You’re here for a reason. No matter how small you feel now, or how insignificant others may made you feel in the past, you have a purpose. Take the time to write your personal mission statement. It will bring some light and direction into your life.
You may have some hard time finding it, that’s true, but rest assured everybody has. As long as you don’t give up and really try to find it, at some point, it will reveal. And how would you know it’s your personal mission statement and not some borrowed mumbo jumbo?
Well, just do it. Live by it. See how you feel. If there’s enthusiasm and passion in your life, your personal mission statement is the right one. Those are the only two ingredients to assess: enthusiasm and passion.
Your personal mission statement is the phrase which puts back passion into your life. And make you live it enthusiastically.
How To Find Your Personal Mission Statement
A few years ago, when I was more into personal development than I am now, I was very keen on my personal mission statement. I invested a lot of time and energy in this topic. I went through a few versions, tested them and did my best to get the best out of them.
It was a rather difficult process. When you say “personal mission statement” it sounds so definitive and so clear. Like you really know what you’re talking about. Well, not so much. The process is rather tedious. It’s also very time consuming.

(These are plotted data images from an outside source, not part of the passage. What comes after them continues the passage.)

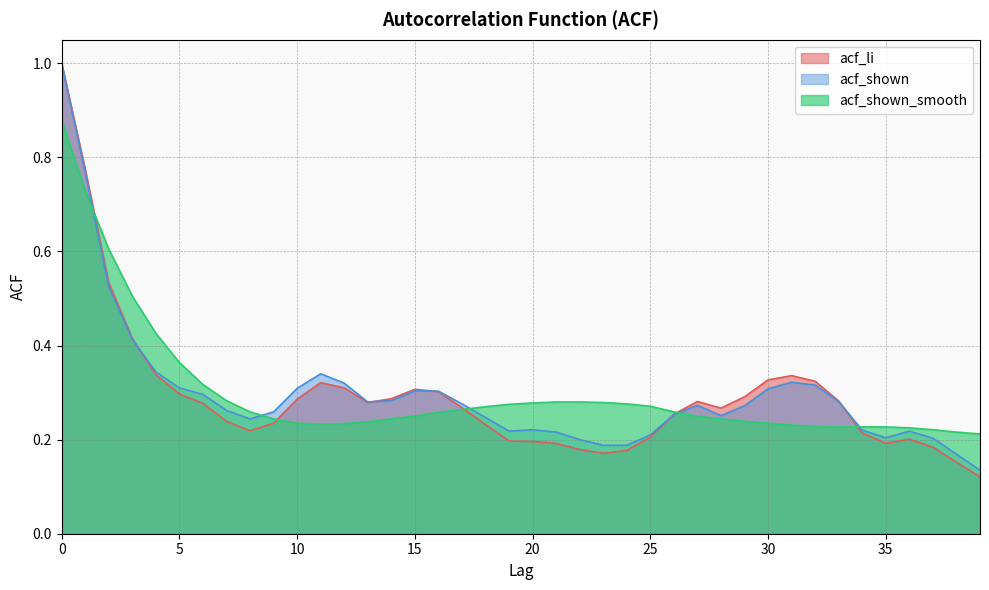

How many lines are shown in the chart?

3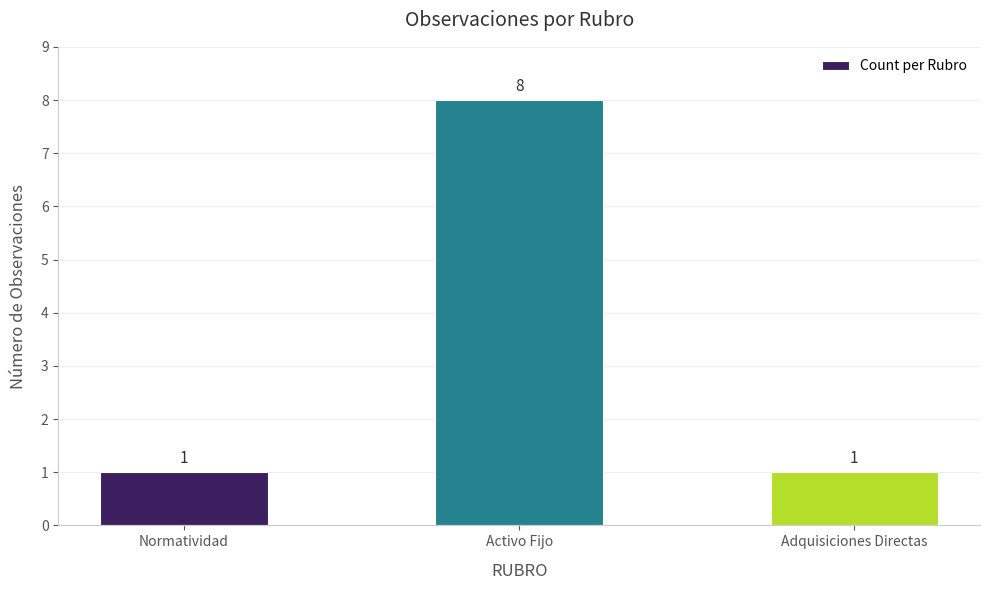

What is the change in value from Activo Fijo to Adquisiciones Directas?

-7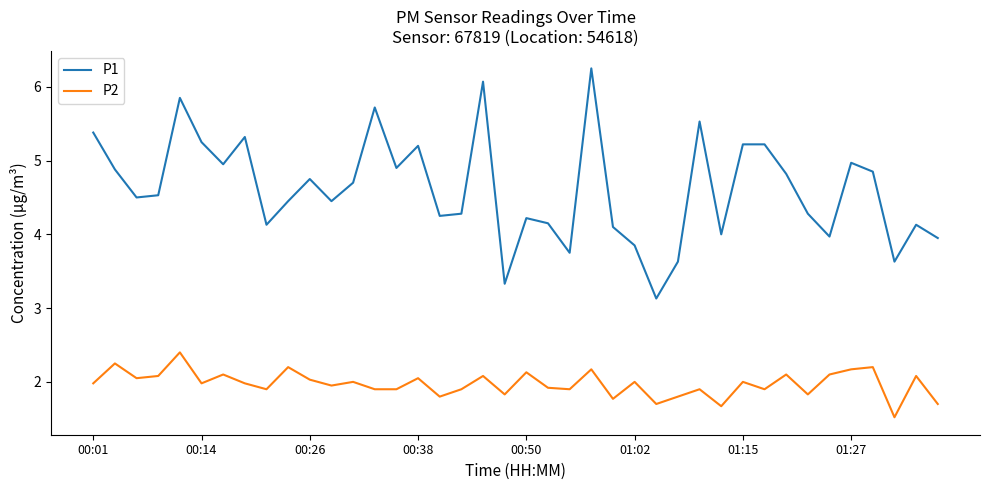

What is the minimum value shown in the chart?

1.5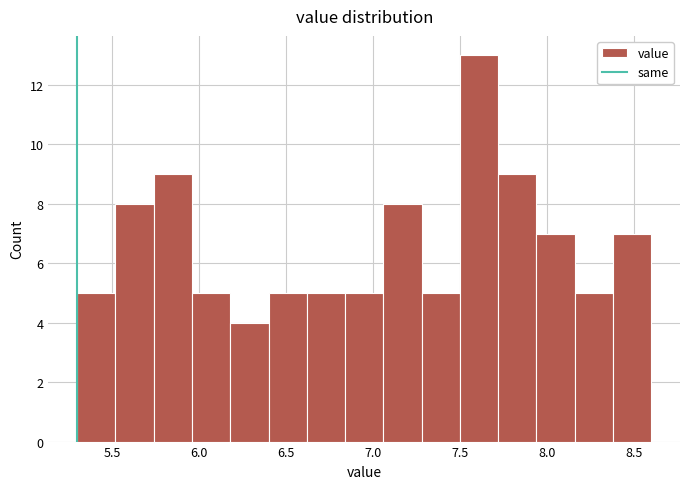

Which range on the x-axis has the tallest bar?

7.50 to 7.72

You know, some things, like the content of your breakfast, can be decided in a very short time frame. You get up, brush your teeth, go to the fridge and then decide what you’re going to eat. Easy.
Try to do the same with your personal mission statement. Hint: it won’t work.
For some people, finding their personal mission statement becomes their personal mission statement, if you know what I mean. They quit unsatisfying jobs, break out from frozen relationships, only to get in touch with themselves, to find “their true core”. And they do this for so long, that it becomes a lifestyle. They’re on a journey to discover themselves for years.
Truth is we’re all longing for meaning in our lives. We all share this deep feeling of belonging, of something bigger, of a more profound sense of the world. We all want to live a meaningful life. And, somehow, finding and then living by a personal mission statement works like a scaffold for it.
The problem is we get so caught in this scaffold that we forget about the building nearby. We focus on the personal mission statement and forget about fulfilling the mission.
Like I said, I walked many paths to find my personal mission statement.
For a while, I thought that my mission is to inspire other people, through writing. I still think I can inspire other people, but I don’t feel this like a personal mission anymore.
Then, for another while, I thought my mission is to wander around, as a digital nomad, to experiment and share a new lifestyle. It was good. Actually, it was great. For a while.
Then, I thought my mission is to help people connect. That’s pretty much where I am right now, I’m in the “connector” stage (hence all the occurrences of this word in my last couple of years projects: Open Connect, Connect Hub, etc).
If you carefully look at those 3 examples, you may find a very subtle resemblance. I will give you a few seconds, just look carefully. Found it? Nope? Ok.
The resemblance is that my personal mission, as different and fluid as it was in each of those 3 iterations, was never about myself, as it was about others. To inspire “others”. To experiment and “share” a new lifestyle. To connect “people”.
That’s where you should start, from that subtle common thing, if you’re looking for your personal mission. As I said, the process is not easy, nor fast. But as you gather experience, as you try and fail many times, as you learn, you understand that this whole “personal mission statement” has something very misleading in it.
It’s not about the “personal” as it is about “mission”. The “personal” part is overrated. It’s not personal as in “being about yourself”, it’s more like “this is your individual part from the bigger activity stream”.
Because that’s where people get stuck most of the time, at the personal level. They think (and I did that too, for years) that it has to do with themselves. I have to do this, I have to feel good about what I did, I have to, I, I, I.
You’ll never get it, if you remain at the “I” level.
Because it’s not about the “I” as we perceive it. It’s about the “I” as it fits into the bigger picture.
In much simpler words, your mission is what are you good at, for other people. It’s the service you can bring to others. It’s how you benefit others.
In the beginning, this realization may feel bad. Because we have our likes and dislikes and we may feel disappointed. “But I like so much doing this and it seems nobody needs it. I feel so good giving advice but nobody seems to care.” Well, that’s it. Keep it to yourself, if you really like it and then turn the page. See what else you have in the book that can benefit others.
At some point, you will find an intersection point. There will be at least one activity that you feel good doing and that will benefit others too.
That’s the starting point. That’s where you should stay for a while and keep doing it, until you sharpen the focus.